You really were off target with this one. The nasty dictator flavor of the month is Mubarek. Or haven't you noticed?

NeoDude said...

That's somewhat noble of you Bill. Not sure if you're being hypocritical or wilfully ignorant, possibly neither but I don't think you're that far out of touch with reality. Still, good on you for promoting and being a participant in a worthy boycott.

But many of your arguments against Cuba could be applied to Canada also, although certainly to a lesser degree. While we wait for you to boycott Canada, a couple of thoughts from your column.

"Ultimately only democracy can respond to the interests of Cubans"

Hmm, not ALL Cubans are interested in democracy and since those are the only people that could bring such a change to happen directly, then democracy will continue to ignore such requests of Cubans who are not in power. No, if political change is desired, it will need to take place by force, not necessarily different than what keeps the dictatorship in place.

"After all, unlike Cuba, (Canada's) a free country."

Such a well written article that I was actually sold on your shenanigans until this final line. I should know better, can't drop my guard for a second around such a sly devil as yourself. But you slipped up, suggesting that Canada is free - tsk, tsk. Not even close, we are so over-regulated it becomes silly at times and we as a nation oppress other countries even more than our own less fortunate. You might want to check out Canada's employed that live in poverty or the further criminalized poor on welfare. I'm sure you could manage that so that our own slave labor market continues unchecked. Is that how you define free?

Maybe you will want to encourage ways to make democracy work here in Canada before you try forcing it down the throat of people elsewhere.

Or not. After all, it's a personal choice for any Canadian to maintain a perfectly good snake oil enterprise.

Deep Throat said...

“ Bill Tieleman | February 4, 2011 4:41 PM | Reply
Shocking! Not just kitties but rat-ffffing in the BC Liberals! Ha-ha!”

Bill:

I am very disappointing in you.

Look closely at what you said!

Look closely and you will see that your nihilism has destroyed your moral compass.

How can you laugh at this when it would appear from his most recent comments that Adrian Dix has the same attitude towards the Asian community!

Anonymous said...

"There's also no McDonald's and no Walmarts - which makes it a perfect holiday getaway"

You can have a perfect getaway anywhere.

No one is forcing you to go to any of those stores.
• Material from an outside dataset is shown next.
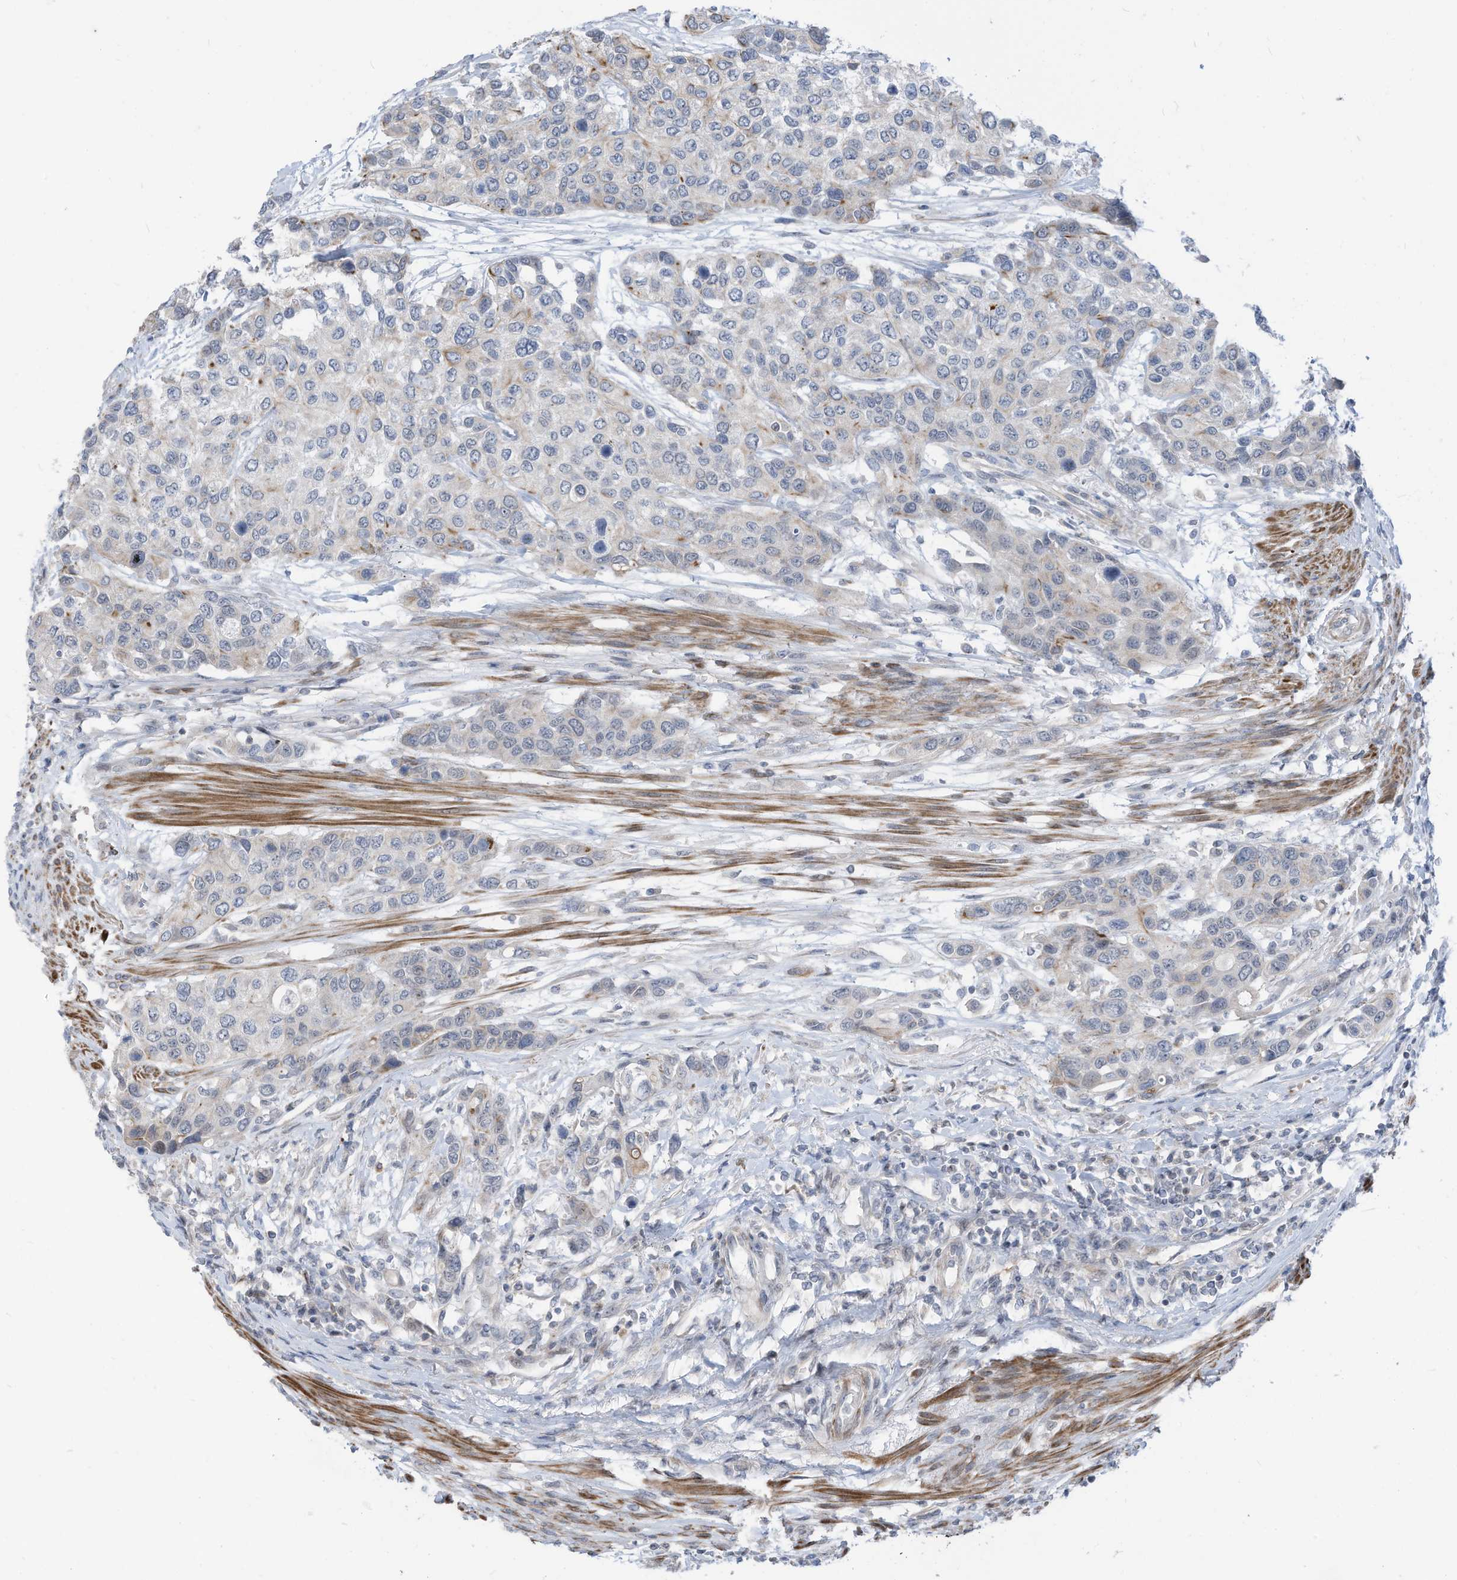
{"staining": {"intensity": "negative", "quantity": "none", "location": "none"}, "tissue": "urothelial cancer", "cell_type": "Tumor cells", "image_type": "cancer", "snomed": [{"axis": "morphology", "description": "Normal tissue, NOS"}, {"axis": "morphology", "description": "Urothelial carcinoma, High grade"}, {"axis": "topography", "description": "Vascular tissue"}, {"axis": "topography", "description": "Urinary bladder"}], "caption": "High power microscopy micrograph of an immunohistochemistry image of urothelial cancer, revealing no significant expression in tumor cells. (Immunohistochemistry (ihc), brightfield microscopy, high magnification).", "gene": "GPATCH3", "patient": {"sex": "female", "age": 56}}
I won't buy at Wally Mart, and McDonald's is not a stop for me while travelling in the United States.

It's your choice.

Anonymous said...

Thank you so much.

As a Venezuelan I lived through the start of a regime modeled after Castro, since in February 4th, 1992 Chavez made a (failed) coup against Carlos Andres Perez (+).

And for the past 12 years I had to see how my country was destroyed, now to unrecognizable ways by a tyrant, so closely advised by the Castro brothers.
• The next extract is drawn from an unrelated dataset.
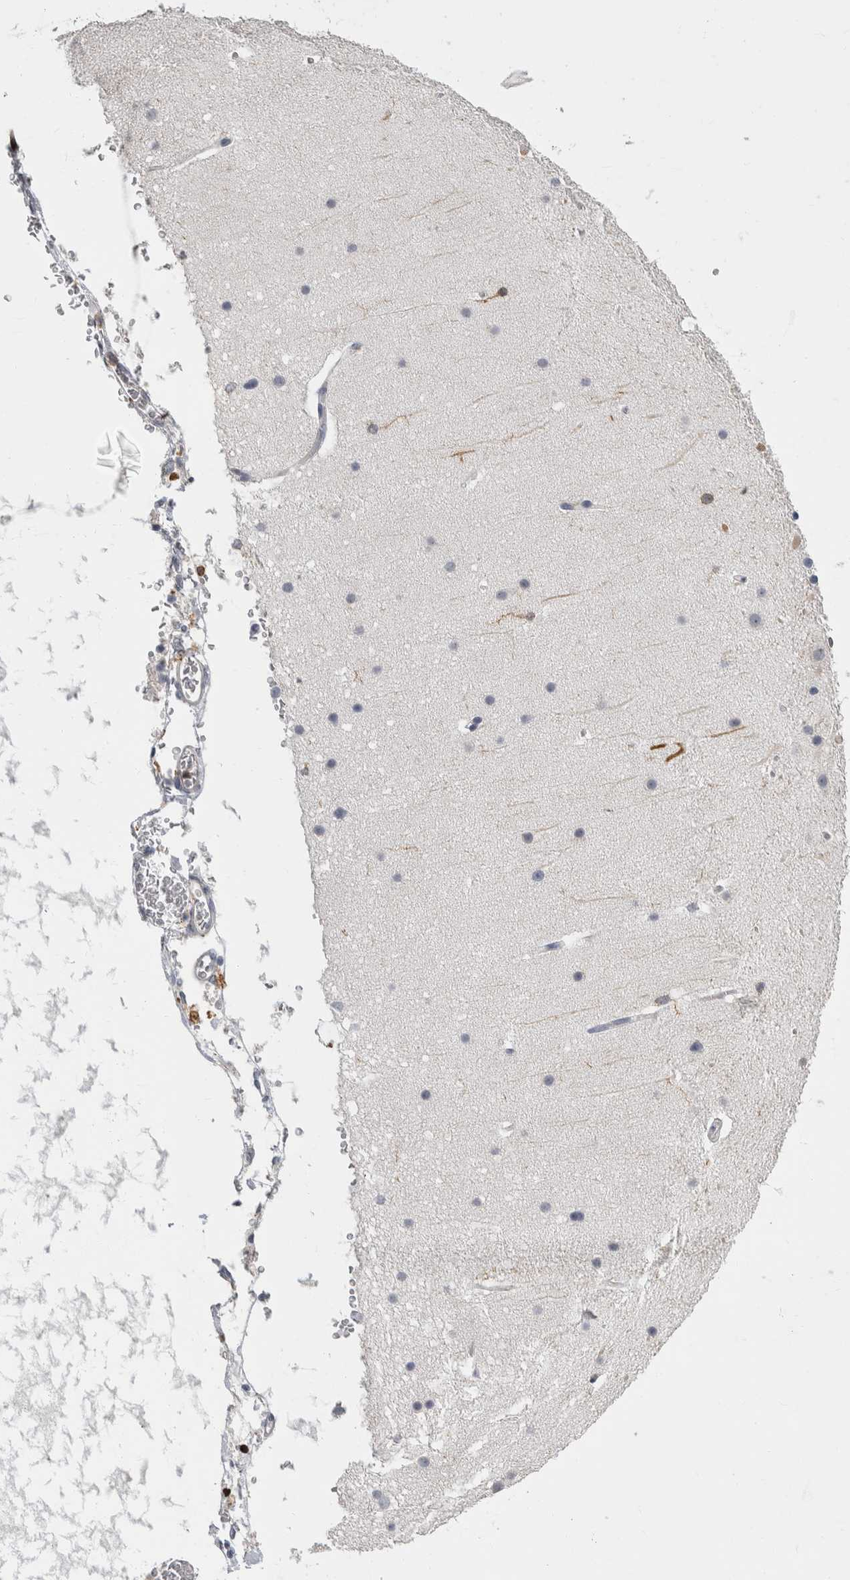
{"staining": {"intensity": "negative", "quantity": "none", "location": "none"}, "tissue": "cerebellum", "cell_type": "Cells in granular layer", "image_type": "normal", "snomed": [{"axis": "morphology", "description": "Normal tissue, NOS"}, {"axis": "topography", "description": "Cerebellum"}], "caption": "Immunohistochemistry of normal cerebellum displays no positivity in cells in granular layer.", "gene": "CEP295NL", "patient": {"sex": "male", "age": 57}}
It saddened me so much to read some comments regarding this article. I know hundreds of Cubans who were thrown out of their houses, their hard earned houses, and had to leave Cuba with only what they were wearing and had to start from zero. And some of their loved ones never made it out and only have their imagination in order to survive.

Cuba might be beautiful, yes. But a prison is a prison, no matter how beautiful it could be.

There are thousands of stories that those who comfortably go to resorts and tourist only beaches will never understand.

Comparing Mexico to Cuba or Cuba to Canada is absolutely absurd. People would need to be born in another country, with another skin colour in order to understand what it is like. Being born into freedom is not to be taken for granted and I pray to God NONE of you will ever have to live through what Cubans have had to live and die through.